- The Washington Times - Wednesday, February 19, 2003

Washingtonians emerged slowly from their snowbound homes yesterday with many heading to shopping centers that have been closed since Sunday.
Stores hope to recover at least slightly from the lackluster Presidents Day weekend. Other retailers, anxious to increase sales, are liquidating excess inventory as quickly as possible.
Stores might get a boost this week from out-of-school students, teachers and stay-at-home parents who need a break from the insides of their homes.
"I think [Monday] people were getting cabin fever," said Debbie Young, senior marketing director at Westfield Shoppingtown Wheaton, which shut down early Sunday and remained closed Monday. "That should help us out."
Springfield Mall, which opened at 10 a.m. yesterday, received numerous calls from people asking if the center was open. Gayle Spurr, director of marketing, says there were usually rejoicing voices on the other end.
"It's someplace to take the kids," she said.
Ms. Spurr says the biggest problem for many residents is getting out of their neighborhoods, since many of the secondary roads had not been plowed by early yesterday.
"It will be a lot better [today]," she said. "I think it will pick up."
Fair Oaks Mall in Fairfax had an increase in visitors by yesterday afternoon and General Manager Phil Morosco expects more people will venture out as the roads get cleared.
Thanks to the snow and cabin fever, mall officials expect more shoppers than usual for the middle of a week in February.
Retailers had counted on Presidents Day weekend to bring in sales and help clear out store shelves.
"Stores are disappointed," Ms. Young said. "They usually depend on that weekend."
Some retailers like Sears, Roebuck & Co. extended Presidents Day discounts until yesterday, hoping to make up for lost sales over the holiday.
Other retailers, hoping to get merchandise moving during this traditionally slow period, are finding unique ways to get rid of inventory.
Business is booming at Liquidation.com, based in the District, where some retailers go to sell excess inventory.
Liquidation.com sells the merchandise on an online auction to other wholesale buyers.
"It gives retailers a secondary market to turn inventory to cash," said Bill Angrick, chief executive at Liquidation.com. And that's exactly what they were looking for after a disappointing holiday weekend.

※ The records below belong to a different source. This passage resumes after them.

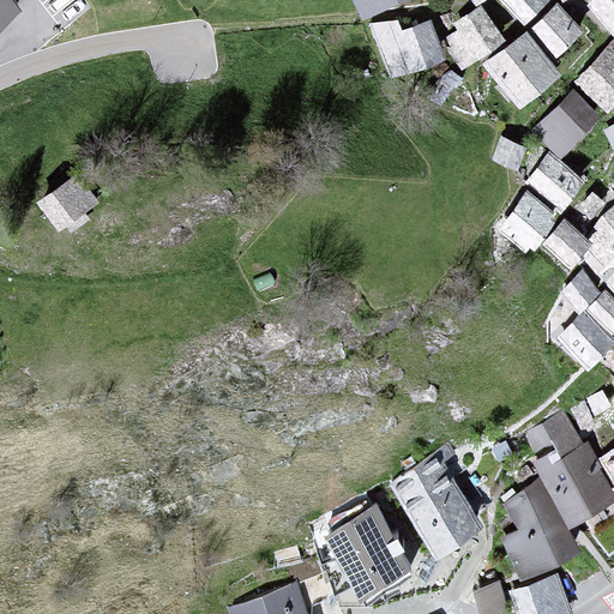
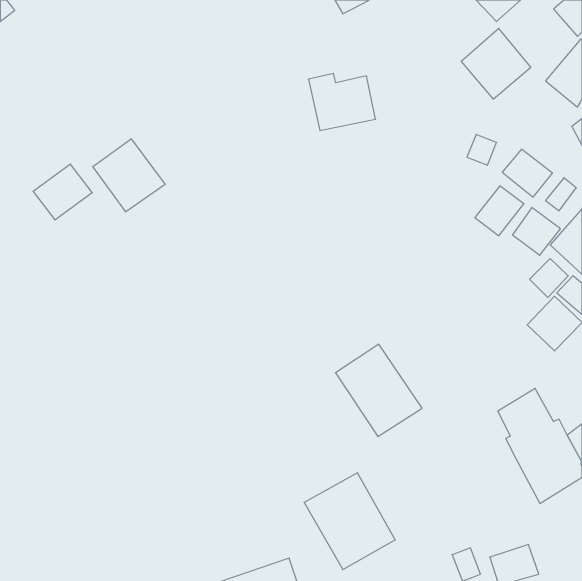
building: [532,8,582,56] -> none
building: [450,10,502,62] -> none
building: [375,13,446,73] -> [308,74,376,131]
building: [534,94,597,157] -> none
building: none -> [93,139,165,212]
building: [392,457,483,554] -> [336,344,422,437]
building: [499,477,580,583] -> none

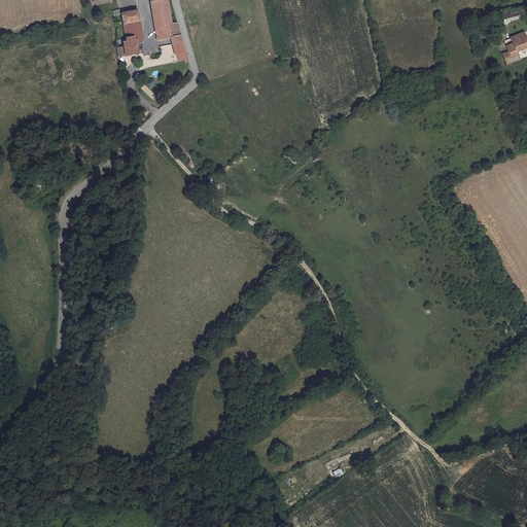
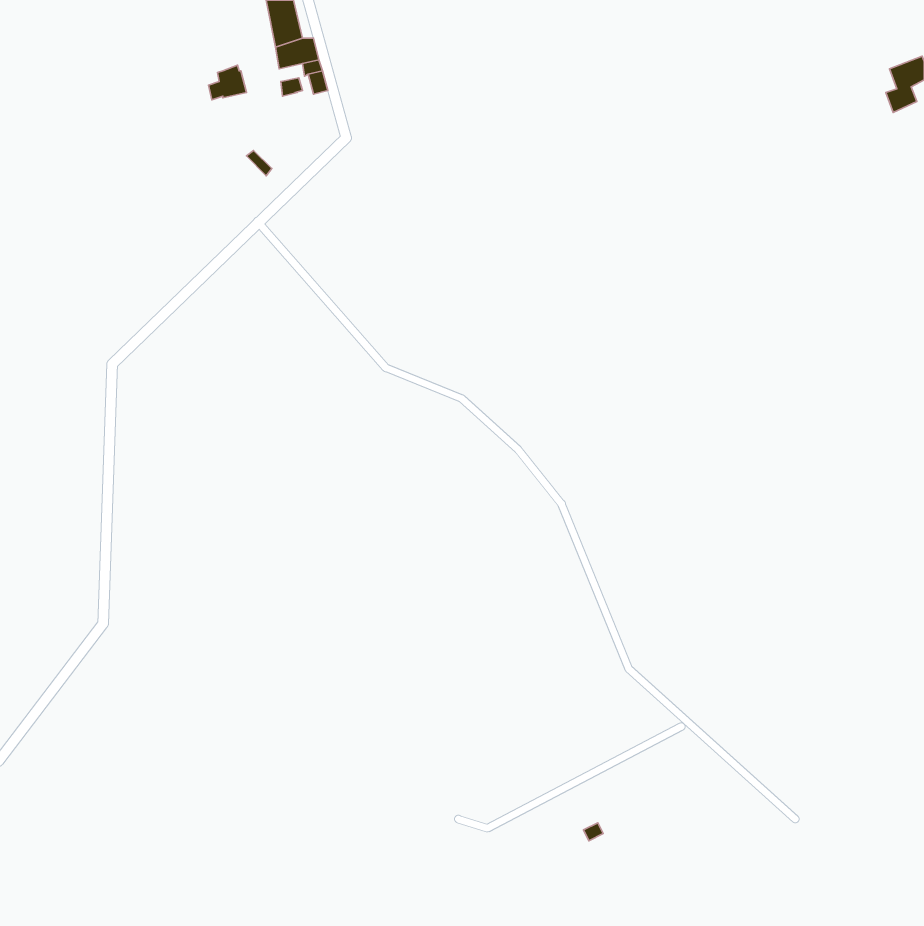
building: [121,7,144,40] -> none

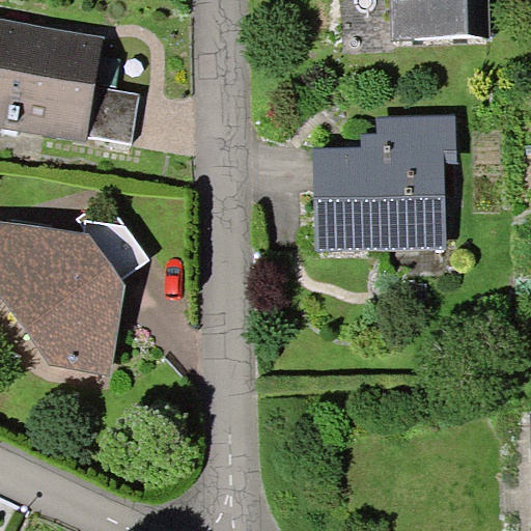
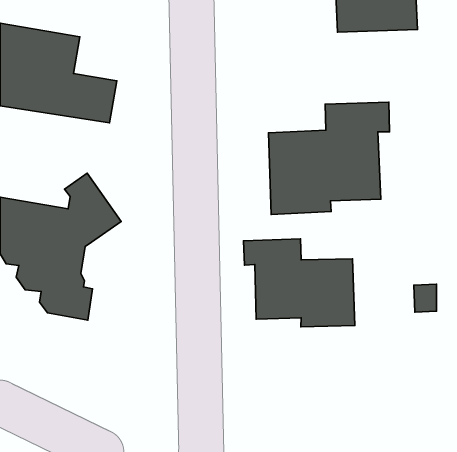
building: none -> [244,239,355,327]

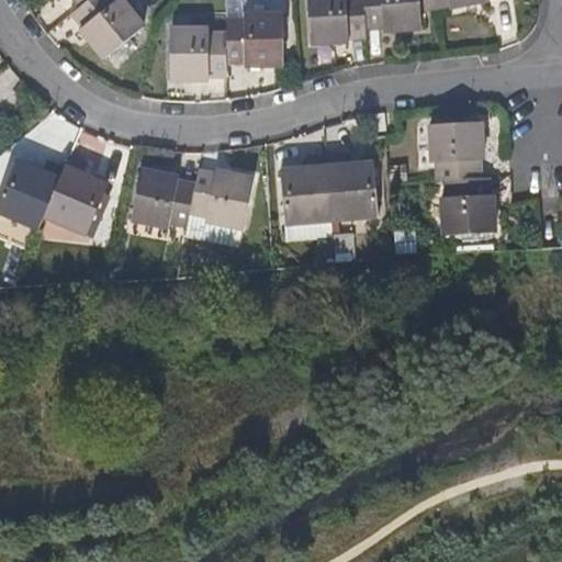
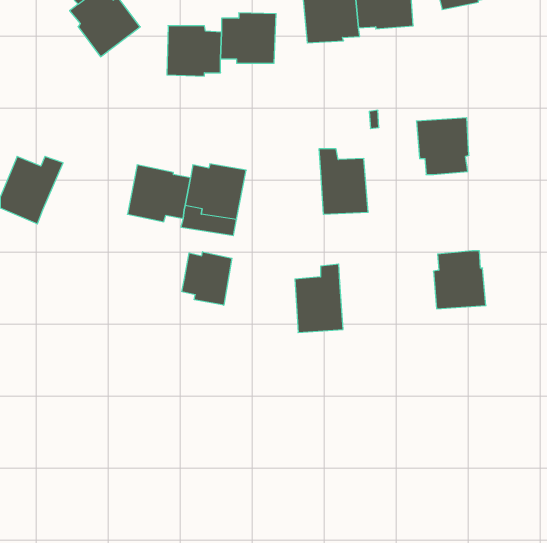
building: [282,153,331,223] -> [295,264,343,333]
building: [44,154,108,234] -> none
building: [440,176,494,235] -> [433,251,486,309]
building: none -> [182,252,232,305]

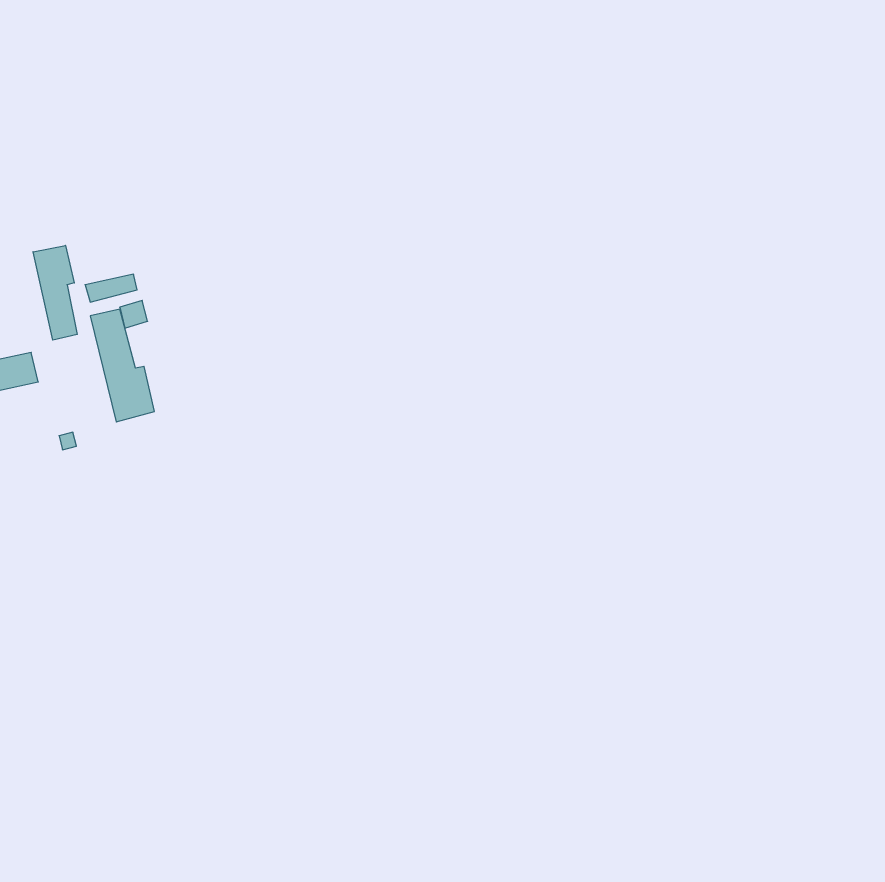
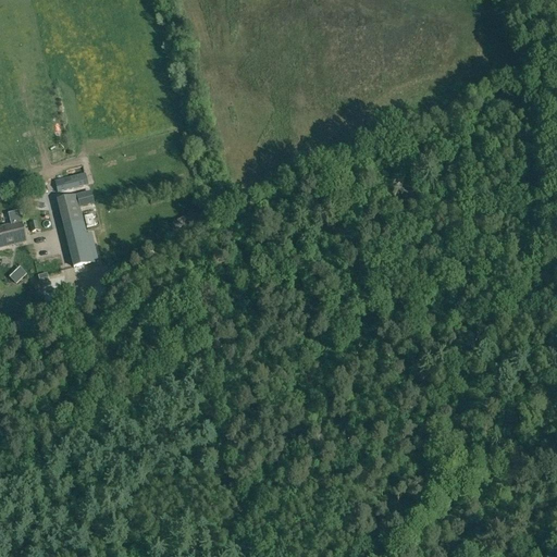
building: [33,245,77,340] -> none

Usually after Presidents Day weekend, Liquidation.com gets about 10 retailers registering daily to sell one or two products they couldn't sell or had too much of. This year, beginning as early as Thursday and Friday when the snow forecast was predicted, the company started registering about 30 retailers a day some selling as many as 10 different products. The merchandise, sold at discounted prices, runs the gamut from winter clothes, games and toys to consumer electronics and garden supplies.
"They need to clear out the backlog and focus on the new lines for the spring," Mr. Angrick said. "From a financial perspective, this gives them working capital for their excess inventory."
Usually, the turnaround time for an auction on Liquidation.com is about 10 to 14 days from the day the retailer registers to the day they get paid for the sale, he said.